Now the question is on which side is the name generated. Client obviously does not have such information until it receives error from the server. It seems to me retry with another name would be safe way to fix this issue. Not sure why it was no problem with more recent versions.

1. https://gitlab.isc.org/isc-projects/bind9/-/blob/main/lib/dns/tkey.c#L671
2. https://gitlab.isc.org/isc-projects/bind9/-/blob/main/lib/dns/tkey.c#L869

Comment 6 Petr Menšík 2021-07-09 17:23:17 UTC
The requested name is generated in start_gssrequest method of nsupdate.c [1]. In upstream recent versions, isc_nonce_buf is used. In 9.11 isc_random_get is used to fetch random value. It seems to me relying on better random generator should help. But I am not sure just 32-bits of random value should make such difference, when the only problem is pure random number is already taken on server and another random number would fix the situation. Especially when the reason is clearly specified inside TKEY reply. Is seems to me nsupdate should just retry with another number, when it starts the gss session.

1. https://gitlab.isc.org/isc-projects/bind9/-/blob/main/bin/nsupdate/nsupdate.c#L2971

Comment 7 Petr Menšík 2021-07-09 20:24:45 UTC
The same problem is still in latest v9_11 branch of upstream, including more recent version in RHEL8. It should not be present on RHEL9 9.16 version. Or more precisely, it should be much less likely to happen. I think the real problem is still in the code, just likehood it would occur is much lower with entropy usage.

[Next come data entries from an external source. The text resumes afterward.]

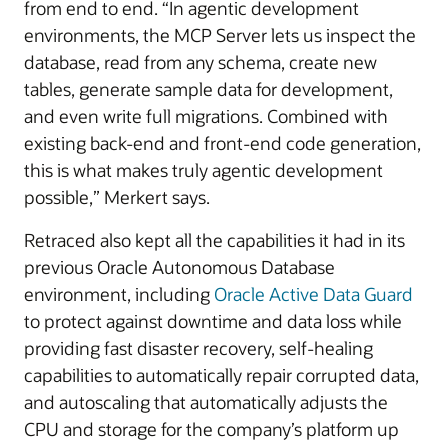
from end to end. “In agentic development
environments, the MCP Server lets us inspect the
database, read from any schema, create new
tables, generate sample data for development,
and even write full migrations. Combined with
existing back-end and front-end code generation,
this is what makes truly agentic development
possible,” Merkert says.
Retraced also kept all the capabilities it had in its
previous Oracle Autonomous Database
environment, including
Oracle Active Data Guard
to protect against downtime and data loss while
providing fast disaster recovery, self-healing
capabilities to automatically repair corrupted data,
and autoscaling that automatically adjusts the
CPU and storage for the company’s platform up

Comment 9 Petr Menšík 2021-07-10 11:46:47 UTC
Unfortunately upstream is not willing to make any change to 9.11 branch anymore because it is close to EOL and this change is not security related. Because it happens only under specific conditions I am not sure how much it needs to be fixed under RHEL7 also. It does not seem critical fix and is present there at least since 9.11 rebase.